On the other hand, patients in the O group had a higher rate of serious side effects that the R group (19.7% versus 16.8%), mostly related to neutropenia, a low level of neutrophils, a type of white blood cell. This can lead to increased risk of infections.
Also, there was virtually no difference in Overall Survival between the two groups. 90.2% of patients on the O group were alive at the 5 year mark, versus 89.4% of the R group. Both are considered high by the researchers.
So after 5 years, there's not much change than what we saw after 2 years. Better PFS for Obinutuzumab + chemo + O maintenance, but slightly worse side effects, and no difference in OS.
What's the practical outcome of all of this? The researchers say Obinutuzumab should be considered the better choice for first treatments with immunochemotherapy.
Will that actually happen? Hard to say. I've certainly seen more talk online from patients who are getting O as part of their treatment, but there are still plenty getting Rituxan, too. My guess (and this is only a guess) is that some doctors will continue to g with Rituxan out of habit, since there isn't (in their opinion) enough of a difference to make them switch. Speaking from my own experience, when I talked to my oncologist about possible treatments (if and when I need treatment again), he mentioned trying Rituxan again, since it worked well the first time, but didn't bring up Obinutuzumab at all. Maybe that would come up if Rituxan stopped working?

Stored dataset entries
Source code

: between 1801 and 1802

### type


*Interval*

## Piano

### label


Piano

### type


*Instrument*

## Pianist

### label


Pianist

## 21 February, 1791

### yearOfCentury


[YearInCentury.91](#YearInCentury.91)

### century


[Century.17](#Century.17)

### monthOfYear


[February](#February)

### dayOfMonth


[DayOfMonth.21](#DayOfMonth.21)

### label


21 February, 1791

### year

TASKS TO COMPLETE:
1. Using the treatment comparison passage, answer these:
(a) What rate of serious side effects did patients in the O group have?
(b) What percentage of patients in the R group were alive at the 5 year mark?
(c) Which treatment did the writer's oncologist mention trying again?
2. Write the next part of the treatment comparison passage, picking up after its final sentence.

SOLVED PROBLEMS:
1.
(a) 19.7%
(b) 89.4%
(c) Rituxan

2.
I don't think Rituxan is a bad choice at all, so don't be worried if that's the one you've been going with. They both result in excellent Overall Survival, which is really the important thing.
But if the choice is a possibility, it's worth talking about with your doctor.
I'll get to that other GALLIUM trial presentation next time.
Wednesday, June 10, 2020
ASCO Review: Bone Marrow Biopsies Still Suck
I'm at that point now where I'm going back to ASCO presentations and describing the ones that I find interesting. Not necessarily the most ground-breaking or important, but interesting (even if it's just interesting to me).
This one caught my eye, because it immediately made me think about something I saw on Twitter about two months ago that made me laugh.
The ASCO presentation is called "Relevance of bone marrow biopsies for response assessment in National Clinical Trials Network follicular lymphoma clinical trials."
The tweet that made me laugh came as Covid-19 testing was really getting started. If you're unaware, Covid-19 tests (at least the ones that I have seen) involve having a long swab put up your nose so it can get a sample from your sinus. A friend described it to me as "having someone poke your brain for 20 seconds." What made me laugh was seeing someone complain about how unpleasant the test was. Another cancer patient commented, "Unpleasant? These people have obviously never had a bone marrow biopsy. Suck it up, Buttercup."
(I really do enjoy hearing other cancer patients describe experiences that I can relate to.)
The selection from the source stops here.